Ms. Slastation was beaten and strangled by Costa.
Her body was discovered after Costa sent an alarming text message to a friend who arrived at his home.
Her friend found Ms. Slastation’s lifeless body on the bed.
Costa told his father: “(Ms. Slastation) started hitting me again, so I lost it and hit her back… I was trying to resuscitate her but I couldn’t. I didn’t mean to hit her, I just lost it and broke away.”
He pleaded guilty to murder and was sentenced to 18 years in prison and could be released after 13.5 years.


Drew Douglas
Drew Douglas, a mother of four, was stabbed to death at the home she shared with her long-term partner Shaun Michael King in Sydney’s west after expressing her desire to leave him.
Ms Douglas, who was 31 at the time of the murder, had been in a de facto relationship since 2009 until August 2023, when King stabbed her with a kitchen knife.
In the days before she was killed, she told a nurse that she needed to leave King.
There was evidence that he was preparing to pack his bags on August 15, 2023 – the day before he was killed.
Before the murder, King complained to his mother that he was hearing voices and stated that he had stopped taking his antidepressant medication.
On the morning of August 16, King stabbed Mrs. Douglas in her bedroom.

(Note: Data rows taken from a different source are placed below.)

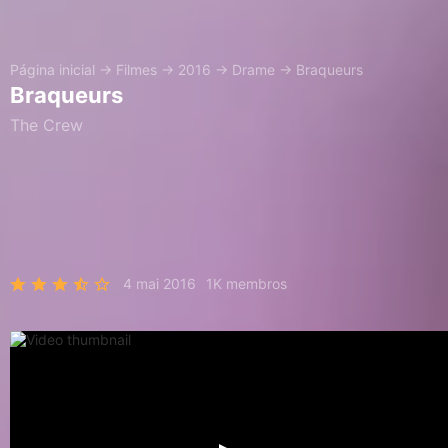
Página inicial
→
Filmes
→
2016
→
Drame
→
Braqueurs
Braqueurs
The Crew
4 mai 2016
1K membros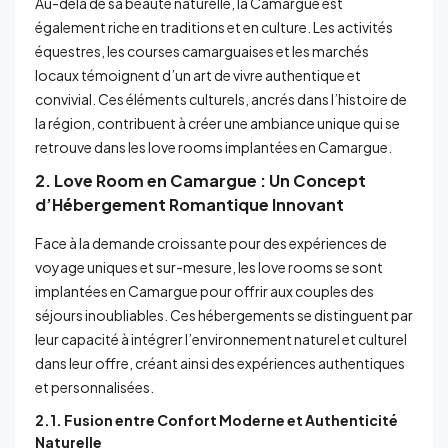
Au-delà de sa beauté naturelle, la Camargue est
également riche en traditions et en culture. Les activités
équestres, les courses camarguaises et les marchés
locaux témoignent d’un art de vivre authentique et
convivial. Ces éléments culturels, ancrés dans l’histoire de
la région, contribuent à créer une ambiance unique qui se
retrouve dans les love rooms implantées en Camargue.
2. Love Room en Camargue : Un Concept
d’Hébergement Romantique Innovant
Face à la demande croissante pour des expériences de
voyage uniques et sur-mesure, les love rooms se sont
implantées en Camargue pour offrir aux couples des
séjours inoubliables. Ces hébergements se distinguent par
leur capacité à intégrer l’environnement naturel et culturel
dans leur offre, créant ainsi des expériences authentiques
et personnalisées.
2.1. Fusion entre Confort Moderne et Authenticité
Naturelle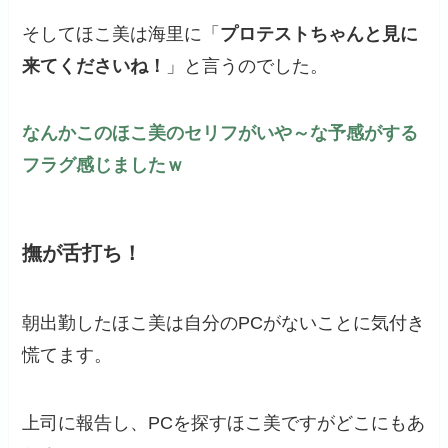
そしてほこ美は海里に「
プロテストちゃんと見に
来てくださいね！
」と言うのでした。
なんかこのほこ美のセリフがいや～な予感がする
フラグ感じましたｗ
撫が舌打ち！
朝出勤したほこ美は自分のPCがないことに気付き
慌てます。
上司に報告し、PCを探すほこ美ですがどこにもあ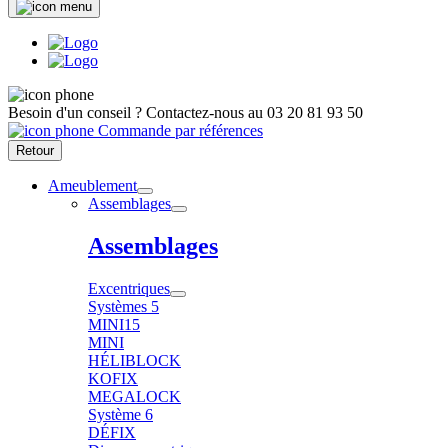
Besoin d'un conseil ?
Contactez-nous au
03 20 81 93 50
Commande par références
Retour
Ameublement
Assemblages
Assemblages
Excentriques
Systèmes 5
MINI15
MINI
HÉLIBLOCK
KOFIX
MEGALOCK
Système 6
DÉFIX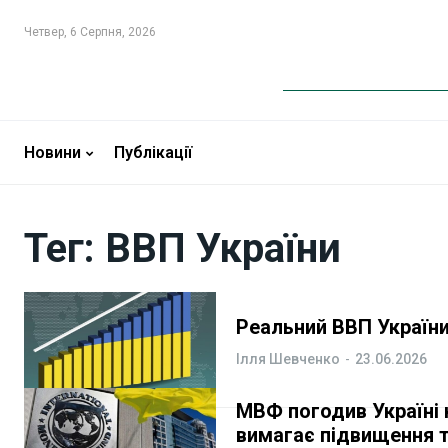
Четвер, 6 Серпня, 2026
Новини
Новини
Бізнес
Бізнес
Новини
Публікації
Фінанси
Фінанси
Тег:
ВВП України
Валютний ринок
Валютний ринок
Криптовалюта
Криптовалюта
Реальний ВВП України
Робота і освіта
Робота і освіта
Ілля Шевченко
-
23.06.2026
Публікації
Публікації
МВФ погодив Україні 
вимагає підвищення 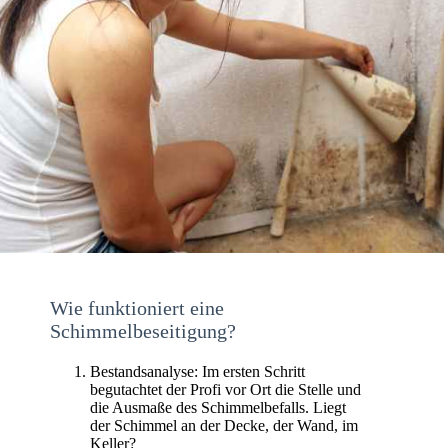
Wie funktioniert eine
Schimmelbeseitigung?
Bestandsanalyse: Im ersten Schritt
begutachtet der Profi vor Ort die Stelle und
die Ausmaße des Schimmelbefalls. Liegt
der Schimmel an der Decke, der Wand, im
Keller?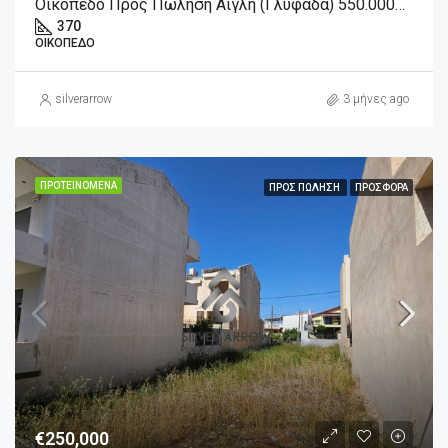
Οικόπεδο Προς Πώληση Αίγλη (Γλυφάδα) 550.000€ , 370 Τ.Μ.
370
ΟΙΚΌΠΕΔΟ
silverarrow
3 μήνες ago
ΠΡΟΤΕΙΝΌΜΕΝΑ
ΠΡΟΣ ΠΏΛΗΣΗ
ΠΡΟΣΦΟΡΆ
€250,000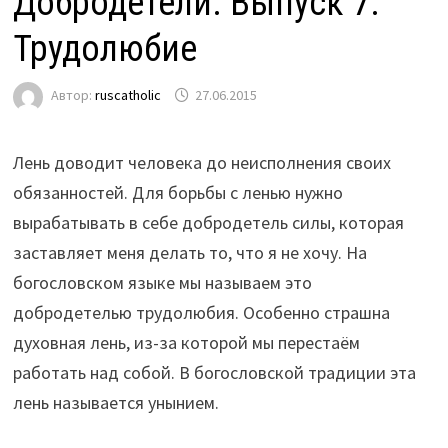
Добродетели. Выпуск 7.
Трудолюбие
Автор:
ruscatholic
27.06.2015
Лень доводит человека до неисполнения своих
обязанностей. Для борьбы с ленью нужно
вырабатывать в себе добродетель силы, которая
заставляет меня делать то, что я не хочу. На
богословском языке мы называем это
добродетелью трудолюбия. Особенно страшна
духовная лень, из-за которой мы перестаём
работать над собой. В богословской традиции эта
лень называется унынием.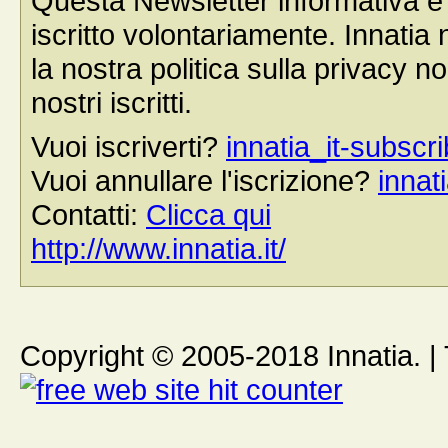
Questa Newsletter informativa è s
iscritto volontariamente. Innatia n
la nostra politica sulla privacy n
nostri iscritti.
Vuoi iscriverti?
innatia_it-subs
Vuoi annullare l'iscrizione?
inna
Contatti:
Clicca qui
http://www.innatia.it/
Copyright © 2005-2018 Innatia. | Tutt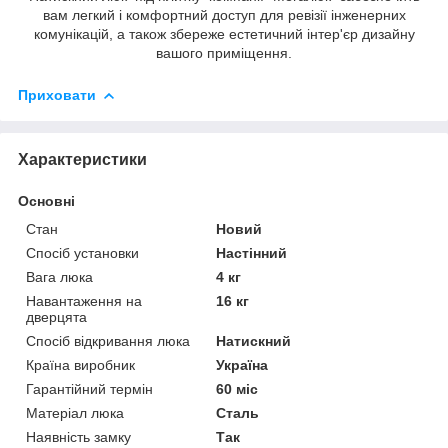
вам легкий і комфортний доступ для ревізії інженерних
комунікацій, а також збереже естетичний інтер'єр дизайну
вашого приміщення.
Приховати
Характеристики
Основні
Стан
Новий
Спосіб установки
Настінний
Вага люка
4 кг
Навантаження на
16 кг
дверцята
Спосіб відкривання люка
Натискний
Країна виробник
Україна
Гарантійний термін
60 міс
Матеріал люка
Сталь
Наявність замку
Так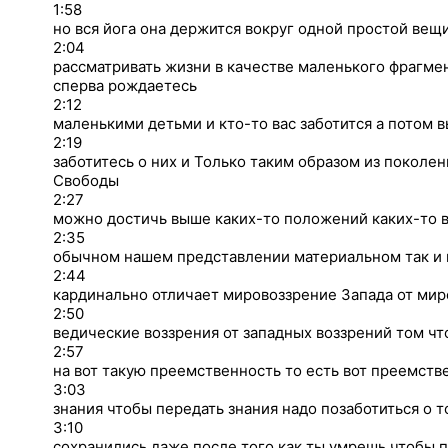
1:58
но вся йога она держится вокруг одной простой вещ
2:04
рассматривать жизни в качестве маленького фрагмен
сперва рождаетесь
2:12
маленькими детьми и кто-то вас заботится а потом в
2:19
заботитесь о них и Только таким образом из поколе
Свободы
2:27
можно достичь выше каких-то положений каких-то в
2:35
обычном нашем представлении материальном так и вс
2:44
кардинально отличает мировоззрение Запада от мир
2:50
ведические воззрения от западных воззрений том чт
2:57
на вот такую преемственность то есть вот преемств
3:03
знания чтобы передать знания надо позаботиться о т
3:10
сохранились даже после того как ты умрешь чтобы п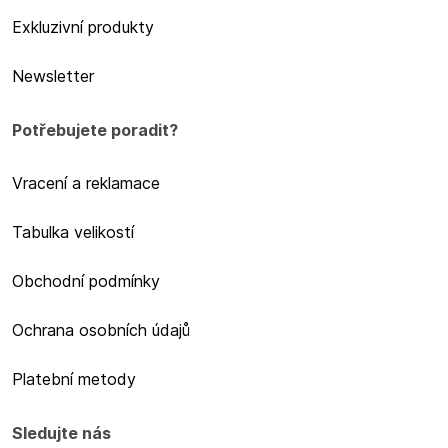
Exkluzivní produkty
Newsletter
Potřebujete poradit?
Vracení a reklamace
Tabulka velikostí
Obchodní podmínky
Ochrana osobních údajů
Platební metody
Sledujte nás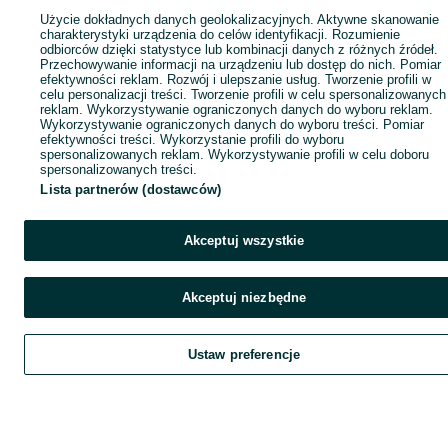
Użycie dokładnych danych geolokalizacyjnych. Aktywne skanowanie
charakterystyki urządzenia do celów identyfikacji. Rozumienie
odbiorców dzięki statystyce lub kombinacji danych z różnych źródeł.
Przechowywanie informacji na urządzeniu lub dostęp do nich. Pomiar
efektywności reklam. Rozwój i ulepszanie usług. Tworzenie profili w
celu personalizacji treści. Tworzenie profili w celu spersonalizowanych
reklam. Wykorzystywanie ograniczonych danych do wyboru reklam.
Wykorzystywanie ograniczonych danych do wyboru treści. Pomiar
efektywności treści. Wykorzystanie profili do wyboru
spersonalizowanych reklam. Wykorzystywanie profili w celu doboru
spersonalizowanych treści.
Lista partnerów (dostawców)
Akceptuj wszystkie
Akceptuj niezbędne
Ustaw preferencje
Szukaj
Obserwujesz
Dodaj
Czat
Kont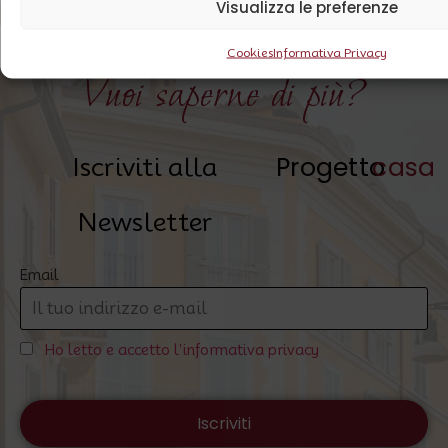
Visualizza le preferenze
Cookies
Informativa Privacy
Vuoi saperne di più?
Progetto
casa
Iscriviti alla
Newsletter
Email
Ho letto e accetto l'informativa privacy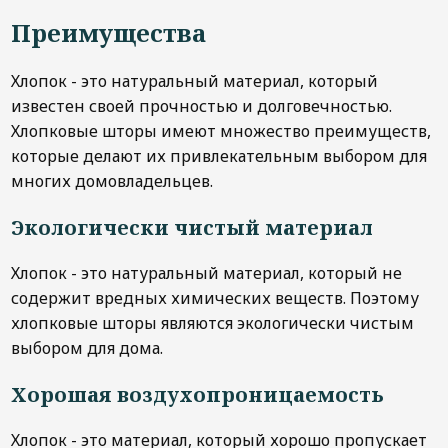
Преимущества
Хлопок - это натуральный материал, который
известен своей прочностью и долговечностью.
Хлопковые шторы имеют множество преимуществ,
которые делают их привлекательным выбором для
многих домовладельцев.
Экологически чистый материал
Хлопок - это натуральный материал, который не
содержит вредных химических веществ. Поэтому
хлопковые шторы являются экологически чистым
выбором для дома.
Хорошая воздухопроницаемость
Хлопок - это материал, который хорошо пропускает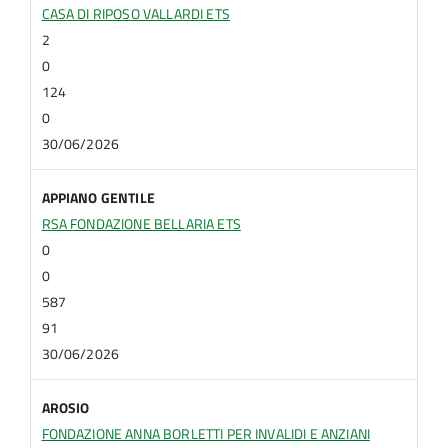
CASA DI RIPOSO VALLARDI ETS
2
0
124
0
30/06/2026
APPIANO GENTILE
RSA FONDAZIONE BELLARIA ETS
0
0
587
91
30/06/2026
AROSIO
FONDAZIONE ANNA BORLETTI PER INVALIDI E ANZIANI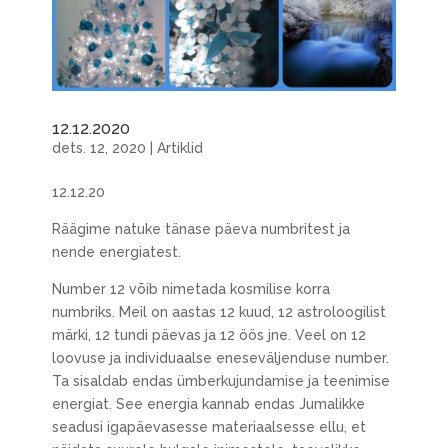
12.12.2020
dets. 12, 2020
|
Artiklid
12.12.20
Räägime natuke tänase päeva numbritest ja
nende energiatest.
Number 12 võib nimetada kosmilise korra
numbriks. Meil on aastas 12 kuud, 12 astroloogilist
märki, 12 tundi päevas ja 12 öös jne. Veel on 12
loovuse ja individuaalse eneseväljenduse number.
Ta sisaldab endas ümberkujundamise ja teenimise
energiat. See energia kannab endas Jumalikke
seadusi igapäevasesse materiaalsesse ellu, et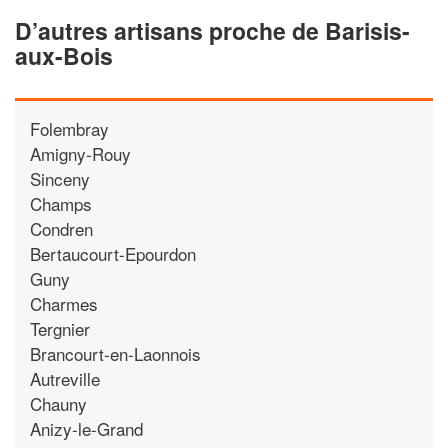
D’autres artisans proche de Barisis-
aux-Bois
Folembray
Amigny-Rouy
Sinceny
Champs
Condren
Bertaucourt-Epourdon
Guny
Charmes
Tergnier
Brancourt-en-Laonnois
Autreville
Chauny
Anizy-le-Grand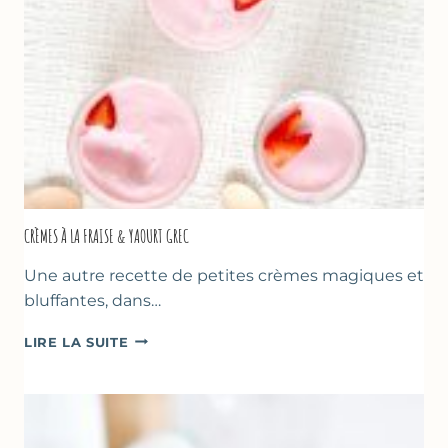
ET
DES
PÈRES
CRÈMES À LA FRAISE & YAOURT GREC
Une autre recette de petites crèmes magiques et
bluffantes, dans…
CRÈMES
LIRE LA SUITE
À
LA
FRAISE
&
YAOURT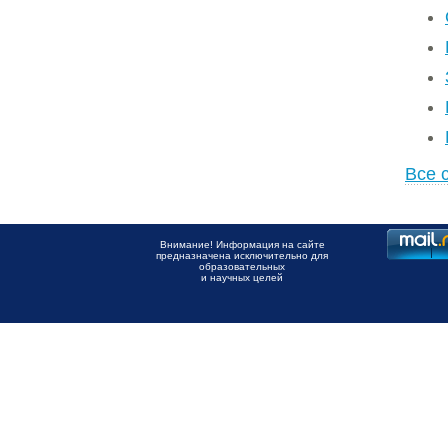
Все 
Внимание! Информация на сайте
предназначена исключительно для
образовательных
и научных целей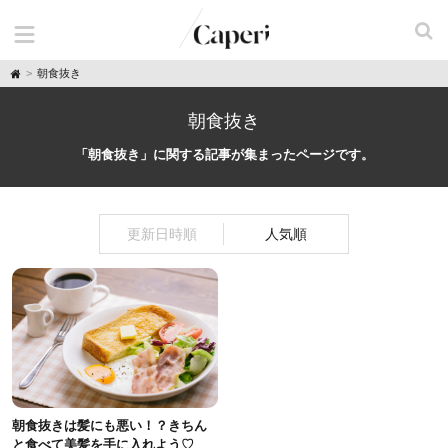
H
朝食抜き
o
m
e
朝食抜き
「朝食抜き」に関する記事が集まったページです。
更新日時順
人気順
朝食抜きは髪にも悪い！？きちん
と食べて美髪を手に入れよう♡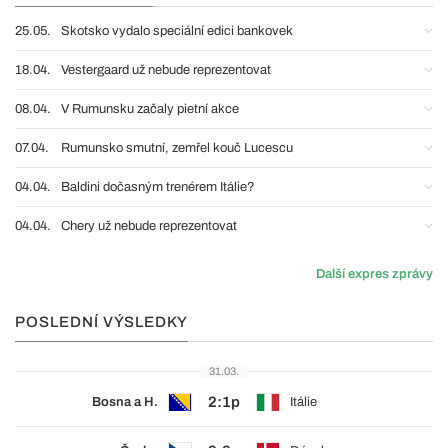
25.05.
Skotsko vydalo speciální edici bankovek
18.04.
Vestergaard už nebude reprezentovat
08.04.
V Rumunsku začaly pietní akce
07.04.
Rumunsko smutní, zemřel kouč Lucescu
04.04.
Baldini dočasným trenérem Itálie?
04.04.
Chery už nebude reprezentovat
Další expres zprávy
POSLEDNÍ VÝSLEDKY
31.03.
2:1p
Bosna a H.
Itálie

He called out to King’s mother, who was also at home, and shouted repeatedly: “Maureen, help me, she’s stabbing me.”
As King left the room, got into his car and drove away, he lay on the floor saying, “I’m dying, I’m dying.”
Paramedics tried to resuscitate him, but he died at the scene from multiple stab wounds to his chest and neck.
King traveled 25 miles to Campbelltown Police Station, where he told the officer at reception: “I did a bad thing” and “I stabbed my lady.”
Judge Belinda Rigg found King lost control in a “weakened state” and the court was told he was probably in the middle of a drug-induced psychosis as a result of using ice in the few days before the murder.
The court was told King also has serious mental health problems including PTSD, major depressive disorder and ADHD.
He was sentenced to 16½ years in prison.
King could be released in 2035 after serving at least 11.5 years in prison.